Twitter’s advertising efforts worked well in Q4 2015, but the company is having trouble retaining users — much less enticing new ones.
Twitter announced its Q4 2015 results Wednesday, showing that not counting SMS Fast Followers, monthly active users (MAUs) declined from 307 million in Q3 to 305 million in Q4. Year-over-year, this is only a 6 percent increase.
However, Twitter’s shareholders letter is quick to point out that they’ve seen January monthly active user levels rise back to Q3 levels. Impressively, mobile MAUs represented about 80 percent of total MAUs.
As of the end of January, we’ve seen MAUs return to Q3 levels. Confident in continued growth with disciplined execution. #TWTR
— TwitterIR (@TwitterIR) February 10, 2016
Advertisers have been much happier with Twitter’s progression. The company reported a Q4 revenue of $710 million — a year-over-year increase of 48 percent. Overall in 2015, Twitter’s revenues exceeded $2.2 billion. Ad engagement is up 153 percent, showing that users are reacting well to ads — no small feat.
Another huge announcement for Twitter: the company now has more than 130,000 active advertisers, a 90 percent year-over-year jump. In its shareholder letter, Twitter talked about the growth among its small business sector:
We expect that SMB growth will continue as we improve our product, making it faster and easier to run campaigns and improve our direct response tools. We are also very pleased by the growth in active users of our Tweet Analytics dashboard, where people can measure the performance of their organic Tweets and can choose to amplify that performance with our SMB ads product. In Q4, our Tweet Analytics dashboard had over 25 million active users, up 3x compared to Q3, creating a large and fast-growing pool of potential marketers to convert into SMB advertisers.
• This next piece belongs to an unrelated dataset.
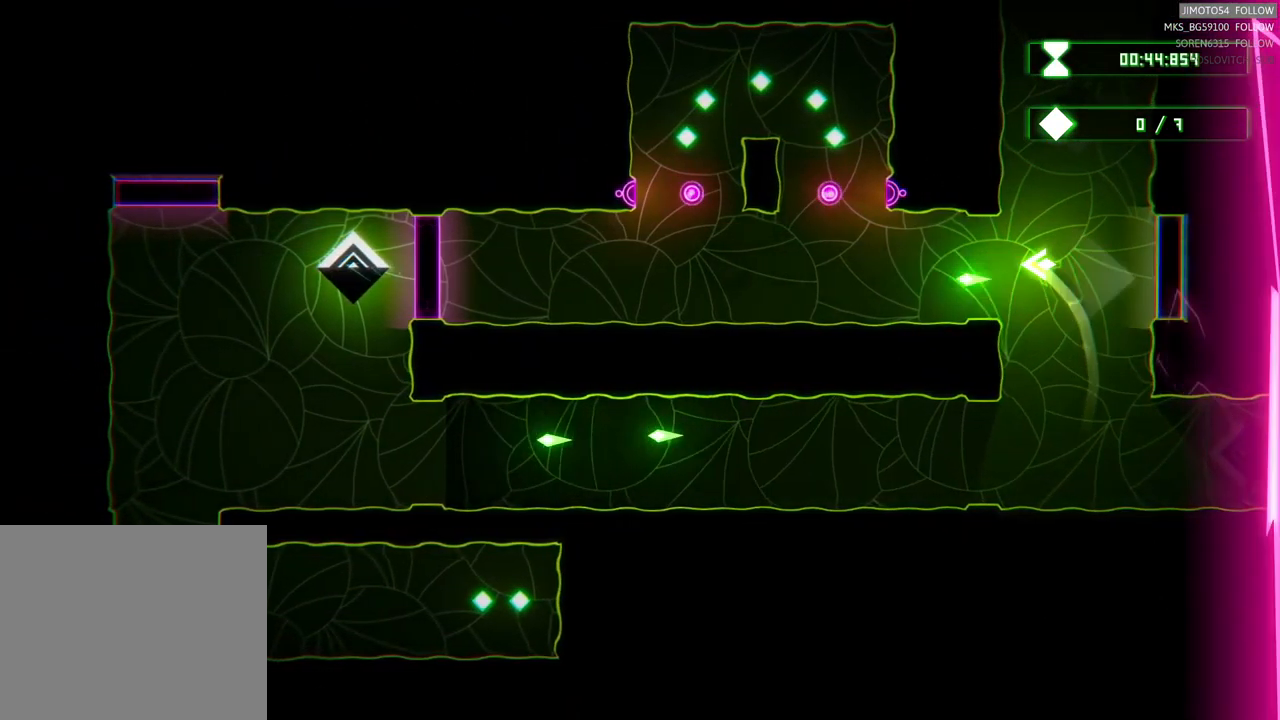
{"buttons": ["R2"], "left_stick": "left", "right_stick": "center", "events": [[84, "left_stick", "center"], [234, "left_stick", "left"]]}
Still, arguably the most pressing problem facing Twitter is the stagnant user growth. In Q4, Twitter reported a total audience (taking into account MAUs and logged-out users) of 800 million. That means roughly 480 million people view Twitter content without logging in.
Through a sample experience on a log-out screen and an algorithmic Timeline setup, Twitter is bending over backwards to cater to users who are confused by the service.
In the shareholder letter, Twitter explained how they want to make the site easier and more intuitive to use:
Twitter is an iconic service and a globally recognized brand. We are going to fix the broken windows and confusing parts, like the .@name syntax and @reply rules, that we know inhibit usage and drive people away. We’re going to improve the timeline to make sure you see the best Tweets, while preserving the timeliness we are known for. The timeline improvement we announced just this morning has grown usage across the board (including Tweeting and Retweeting). We’re going to improve onboarding flows to make sure you easily find both your contacts and your interests. We’re going to make Tweeting faster while making Tweets more expressive with both text and visual media. We’re going to help people come together around a particular topic, such as our @NBA timelines experiences. Relentlessly refining Twitter will enable more people to get more out of Twitter faster.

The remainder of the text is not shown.